• **Prompt**: Please reproduce all the items below, changing "Laranja" to "Azul" wherever it occurs and leaving everything else untouched.

Content starts

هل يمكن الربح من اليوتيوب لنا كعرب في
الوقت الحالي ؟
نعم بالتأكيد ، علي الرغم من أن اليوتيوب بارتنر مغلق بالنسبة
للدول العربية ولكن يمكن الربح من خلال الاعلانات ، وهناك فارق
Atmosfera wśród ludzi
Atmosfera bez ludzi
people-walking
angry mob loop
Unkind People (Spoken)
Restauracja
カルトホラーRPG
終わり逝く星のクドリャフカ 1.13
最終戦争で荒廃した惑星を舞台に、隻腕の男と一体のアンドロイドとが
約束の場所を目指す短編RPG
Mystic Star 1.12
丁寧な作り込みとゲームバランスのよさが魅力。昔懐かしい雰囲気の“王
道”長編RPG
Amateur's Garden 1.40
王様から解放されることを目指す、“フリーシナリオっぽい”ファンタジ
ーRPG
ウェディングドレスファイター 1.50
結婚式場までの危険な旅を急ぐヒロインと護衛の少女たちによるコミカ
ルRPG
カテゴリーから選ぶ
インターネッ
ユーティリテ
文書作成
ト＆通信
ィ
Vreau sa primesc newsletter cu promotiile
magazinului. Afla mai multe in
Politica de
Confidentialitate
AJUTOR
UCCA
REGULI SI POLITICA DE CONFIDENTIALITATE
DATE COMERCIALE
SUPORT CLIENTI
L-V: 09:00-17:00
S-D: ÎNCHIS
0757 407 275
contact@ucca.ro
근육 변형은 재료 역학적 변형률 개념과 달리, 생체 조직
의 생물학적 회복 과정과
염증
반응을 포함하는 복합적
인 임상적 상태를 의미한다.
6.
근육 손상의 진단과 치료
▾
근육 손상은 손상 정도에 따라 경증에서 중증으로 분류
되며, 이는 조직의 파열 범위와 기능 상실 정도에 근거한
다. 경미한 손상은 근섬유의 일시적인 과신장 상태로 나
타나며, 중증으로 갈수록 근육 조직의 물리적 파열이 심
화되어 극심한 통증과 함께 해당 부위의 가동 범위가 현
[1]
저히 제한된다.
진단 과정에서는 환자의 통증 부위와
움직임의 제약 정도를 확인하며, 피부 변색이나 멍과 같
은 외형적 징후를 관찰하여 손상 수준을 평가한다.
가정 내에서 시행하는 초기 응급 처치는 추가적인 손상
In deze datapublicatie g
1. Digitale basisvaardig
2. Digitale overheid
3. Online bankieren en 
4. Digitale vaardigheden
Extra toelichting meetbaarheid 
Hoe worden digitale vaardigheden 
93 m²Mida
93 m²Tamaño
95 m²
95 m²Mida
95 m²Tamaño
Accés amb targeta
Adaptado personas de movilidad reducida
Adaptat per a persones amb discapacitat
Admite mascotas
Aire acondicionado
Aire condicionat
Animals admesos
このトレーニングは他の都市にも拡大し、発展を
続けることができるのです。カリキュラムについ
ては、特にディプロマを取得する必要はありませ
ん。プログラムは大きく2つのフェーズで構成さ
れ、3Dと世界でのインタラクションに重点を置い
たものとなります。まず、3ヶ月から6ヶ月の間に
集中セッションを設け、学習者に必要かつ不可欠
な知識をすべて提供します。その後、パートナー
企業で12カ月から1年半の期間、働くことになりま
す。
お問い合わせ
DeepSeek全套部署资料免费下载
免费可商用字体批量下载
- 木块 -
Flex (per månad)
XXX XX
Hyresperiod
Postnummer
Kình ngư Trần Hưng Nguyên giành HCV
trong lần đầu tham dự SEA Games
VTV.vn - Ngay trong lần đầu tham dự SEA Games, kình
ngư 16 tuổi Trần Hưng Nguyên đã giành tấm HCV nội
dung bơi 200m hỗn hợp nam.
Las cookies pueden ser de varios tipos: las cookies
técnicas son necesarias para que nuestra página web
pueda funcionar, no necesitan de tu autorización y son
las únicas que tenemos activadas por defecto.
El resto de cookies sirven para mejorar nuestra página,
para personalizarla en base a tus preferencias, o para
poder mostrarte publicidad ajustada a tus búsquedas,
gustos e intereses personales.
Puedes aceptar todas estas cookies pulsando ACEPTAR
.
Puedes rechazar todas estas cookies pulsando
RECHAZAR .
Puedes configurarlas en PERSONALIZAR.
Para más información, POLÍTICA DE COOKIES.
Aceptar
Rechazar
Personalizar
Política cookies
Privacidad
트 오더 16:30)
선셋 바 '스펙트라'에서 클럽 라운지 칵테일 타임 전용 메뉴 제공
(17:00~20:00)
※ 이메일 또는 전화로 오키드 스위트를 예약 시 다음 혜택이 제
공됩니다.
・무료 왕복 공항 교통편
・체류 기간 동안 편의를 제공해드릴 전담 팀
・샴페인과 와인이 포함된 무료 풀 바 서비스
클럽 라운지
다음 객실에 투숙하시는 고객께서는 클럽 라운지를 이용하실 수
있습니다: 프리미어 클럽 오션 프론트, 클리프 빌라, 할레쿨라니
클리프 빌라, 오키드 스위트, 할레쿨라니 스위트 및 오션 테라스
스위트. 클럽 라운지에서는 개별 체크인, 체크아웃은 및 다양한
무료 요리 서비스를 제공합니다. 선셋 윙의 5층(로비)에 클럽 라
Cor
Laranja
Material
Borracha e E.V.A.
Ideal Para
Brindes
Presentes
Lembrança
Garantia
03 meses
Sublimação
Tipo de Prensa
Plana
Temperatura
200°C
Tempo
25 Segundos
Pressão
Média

Content ends

• **The answer**:
هل يمكن الربح من اليوتيوب لنا كعرب في
الوقت الحالي ؟
نعم بالتأكيد ، علي الرغم من أن اليوتيوب بارتنر مغلق بالنسبة
للدول العربية ولكن يمكن الربح من خلال الاعلانات ، وهناك فارق
Atmosfera wśród ludzi
Atmosfera bez ludzi
people-walking
angry mob loop
Unkind People (Spoken)
Restauracja
カルトホラーRPG
終わり逝く星のクドリャフカ 1.13
最終戦争で荒廃した惑星を舞台に、隻腕の男と一体のアンドロイドとが
約束の場所を目指す短編RPG
Mystic Star 1.12
丁寧な作り込みとゲームバランスのよさが魅力。昔懐かしい雰囲気の“王
道”長編RPG
Amateur's Garden 1.40
王様から解放されることを目指す、“フリーシナリオっぽい”ファンタジ
ーRPG
ウェディングドレスファイター 1.50
結婚式場までの危険な旅を急ぐヒロインと護衛の少女たちによるコミカ
ルRPG
カテゴリーから選ぶ
インターネッ
ユーティリテ
文書作成
ト＆通信
ィ
Vreau sa primesc newsletter cu promotiile
magazinului. Afla mai multe in
Politica de
Confidentialitate
AJUTOR
UCCA
REGULI SI POLITICA DE CONFIDENTIALITATE
DATE COMERCIALE
SUPORT CLIENTI
L-V: 09:00-17:00
S-D: ÎNCHIS
0757 407 275
contact@ucca.ro
근육 변형은 재료 역학적 변형률 개념과 달리, 생체 조직
의 생물학적 회복 과정과
염증
반응을 포함하는 복합적
인 임상적 상태를 의미한다.
6.
근육 손상의 진단과 치료
▾
근육 손상은 손상 정도에 따라 경증에서 중증으로 분류
되며, 이는 조직의 파열 범위와 기능 상실 정도에 근거한
다. 경미한 손상은 근섬유의 일시적인 과신장 상태로 나
타나며, 중증으로 갈수록 근육 조직의 물리적 파열이 심
화되어 극심한 통증과 함께 해당 부위의 가동 범위가 현
[1]
저히 제한된다.
진단 과정에서는 환자의 통증 부위와
움직임의 제약 정도를 확인하며, 피부 변색이나 멍과 같
은 외형적 징후를 관찰하여 손상 수준을 평가한다.
가정 내에서 시행하는 초기 응급 처치는 추가적인 손상
In deze datapublicatie g
1. Digitale basisvaardig
2. Digitale overheid
3. Online bankieren en 
4. Digitale vaardigheden
Extra toelichting meetbaarheid 
Hoe worden digitale vaardigheden 
93 m²Mida
93 m²Tamaño
95 m²
95 m²Mida
95 m²Tamaño
Accés amb targeta
Adaptado personas de movilidad reducida
Adaptat per a persones amb discapacitat
Admite mascotas
Aire acondicionado
Aire condicionat
Animals admesos
このトレーニングは他の都市にも拡大し、発展を
続けることができるのです。カリキュラムについ
ては、特にディプロマを取得する必要はありませ
ん。プログラムは大きく2つのフェーズで構成さ
れ、3Dと世界でのインタラクションに重点を置い
たものとなります。まず、3ヶ月から6ヶ月の間に
集中セッションを設け、学習者に必要かつ不可欠
な知識をすべて提供します。その後、パートナー
企業で12カ月から1年半の期間、働くことになりま
す。
お問い合わせ
DeepSeek全套部署资料免费下载
免费可商用字体批量下载
- 木块 -
Flex (per månad)
XXX XX
Hyresperiod
Postnummer
Kình ngư Trần Hưng Nguyên giành HCV
trong lần đầu tham dự SEA Games
VTV.vn - Ngay trong lần đầu tham dự SEA Games, kình
ngư 16 tuổi Trần Hưng Nguyên đã giành tấm HCV nội
dung bơi 200m hỗn hợp nam.
Las cookies pueden ser de varios tipos: las cookies
técnicas son necesarias para que nuestra página web
pueda funcionar, no necesitan de tu autorización y son
las únicas que tenemos activadas por defecto.
El resto de cookies sirven para mejorar nuestra página,
para personalizarla en base a tus preferencias, o para
poder mostrarte publicidad ajustada a tus búsquedas,
gustos e intereses personales.
Puedes aceptar todas estas cookies pulsando ACEPTAR
.
Puedes rechazar todas estas cookies pulsando
RECHAZAR .
Puedes configurarlas en PERSONALIZAR.
Para más información, POLÍTICA DE COOKIES.
Aceptar
Rechazar
Personalizar
Política cookies
Privacidad
트 오더 16:30)
선셋 바 '스펙트라'에서 클럽 라운지 칵테일 타임 전용 메뉴 제공
(17:00~20:00)
※ 이메일 또는 전화로 오키드 스위트를 예약 시 다음 혜택이 제
공됩니다.
・무료 왕복 공항 교통편
・체류 기간 동안 편의를 제공해드릴 전담 팀
・샴페인과 와인이 포함된 무료 풀 바 서비스
클럽 라운지
다음 객실에 투숙하시는 고객께서는 클럽 라운지를 이용하실 수
있습니다: 프리미어 클럽 오션 프론트, 클리프 빌라, 할레쿨라니
클리프 빌라, 오키드 스위트, 할레쿨라니 스위트 및 오션 테라스
스위트. 클럽 라운지에서는 개별 체크인, 체크아웃은 및 다양한
무료 요리 서비스를 제공합니다. 선셋 윙의 5층(로비)에 클럽 라
Cor
Azul
Material
Borracha e E.V.A.
Ideal Para
Brindes
Presentes
Lembrança
Garantia
03 meses
Sublimação
Tipo de Prensa
Plana
Temperatura
200°C
Tempo
25 Segundos
Pressão
Média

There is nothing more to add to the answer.